Recensioni

Pubblicato il 17 Maggio 2018 | da Valerio Caprara

4

Dogman

Dogman Valerio Caprara
soggetto e sceneggiaturaa
regia
interpretazioni
emozioni

Sommario: Misero e mite tosacani di borgata, occasionalmente spacciatore, coltiva solo due amori, quelli per la figlia adolescente e i cani. Bullizzato senza pietà da un selvaggio delinquente di borgata e finito in galera a causa dell'ennesima angheria di quest'ultimo, arriverà a concepire e praticare una mostruosa vendetta.

4.5


L’oscura pulsazione di un non-luogo dove le persone possono al più sopravvivere. Edifici che sembrano disabitati anche quando non lo sono, strade sterrate, spiagge luride, luci che brillano solo all’alba, locali come buchi aperti sul nulla, recinti e muri scrostati, un mondo di discarica, una latrina da cui non è possibile tirarsi fuori. Il film di Garrone non è un sado-thriller qualunque o un report di cronaca nera dalle venature splatter, né tantomeno un saggio autoriale improntato a una morale consolatoria oppure (fa lo stesso) sociologica: “Dogman” è un racconto di morte che ha per protagonista il male, quello che contagia, ammala, fa diventare i buoni cattivi e viceversa, si trasforma fatalmente in vendetta e sembra non avere senso finché non ne acquista uno nella logica della narrazione.

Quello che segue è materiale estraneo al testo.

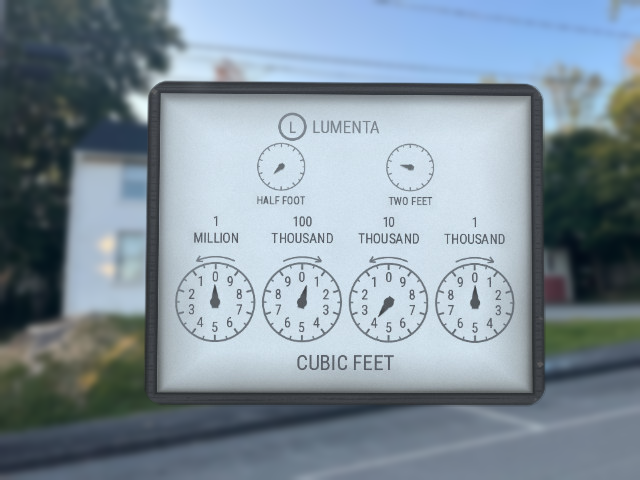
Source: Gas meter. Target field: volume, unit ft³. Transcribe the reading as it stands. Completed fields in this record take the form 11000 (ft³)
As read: 4000 (ft³)
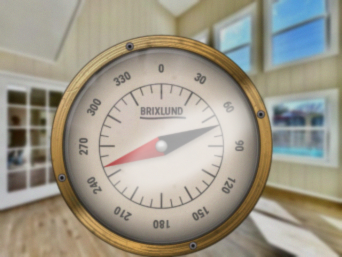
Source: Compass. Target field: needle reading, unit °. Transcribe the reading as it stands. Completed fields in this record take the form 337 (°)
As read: 250 (°)
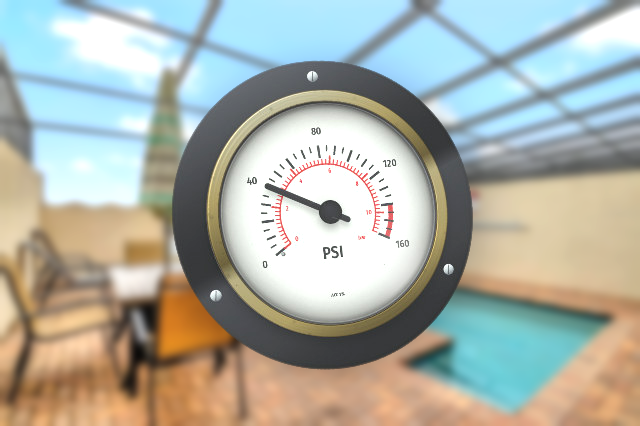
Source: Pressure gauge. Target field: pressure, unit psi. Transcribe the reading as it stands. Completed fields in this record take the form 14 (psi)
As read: 40 (psi)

Garrone, grande pittore di anime, assume ancora una volta come base del suo cinema lo stupore di fronte all’orrore e sembra stavolta procedere in sintonia con le tesi di Salvatore Natoli esposte nel saggio L’animo degli offesi e il contagio del male: <<Certo, il male è pervasivo, ma chi lo compie ne è responsabile e non solo di quello che fa, ma –peggio- delle conseguenze… Ogni atteggiamento reattivo replica il misfatto, non lo riscatta>>. Il noir, che dell’atroce caso del “canaro della Magliana” riprende solo i dati principali, è sorretto dalla straordinaria resa del neoattore Marcello Fonte che s’immedesima nel brutto, fragile, miserabile eppure mite protagonista, confinato nelle brutture della periferia con l’unica consolazione dell’amore per la figlia e per i cani. “Dogman”, tuttavia, non insiste molto sulla trama perché la stessa è disseminata in decine di minimi, accuratissimi tocchi, nell’alternanza di campi lunghi e primi piani, nella fotografia che trova inquadrature assomiglianti a quadri di un Hopper post-atomico, nei flussi di cocaina che scandiscono il tragico rapporto di Marcello col brutale ed erculeo malavitoso Simoncino trasformatosi in persecutore personale.

La sensazione d’angoscia si fa di sequenza in sequenza più palpabile componendo un crescendo di sopraffazione che rende Marcello libero solo quando s’immerge in tenuta da sub con la figlia nelle profondità del mare, favorendo in questo modo il dispiegarsi di una vera e propria sinfonia della paura, la stessa che può intravedersi negli insondabili abissi dei comportamenti animali. L’uggiolio del cagnetto si trasforma nel ringhio spaventoso del pitbull da combattimento quando scatterà la trappola messa in atto da Marcello illuso di liberare una buona volta non solo se stesso, ma anche il quartiere, la città, il mondo dall’odioso stupratore. Il sentimento finale, riservato a spettatori dal cuore forte, trascende così l’atto criminale per incarnarsi nella più agghiacciante metafora cristologica che si possa immaginare.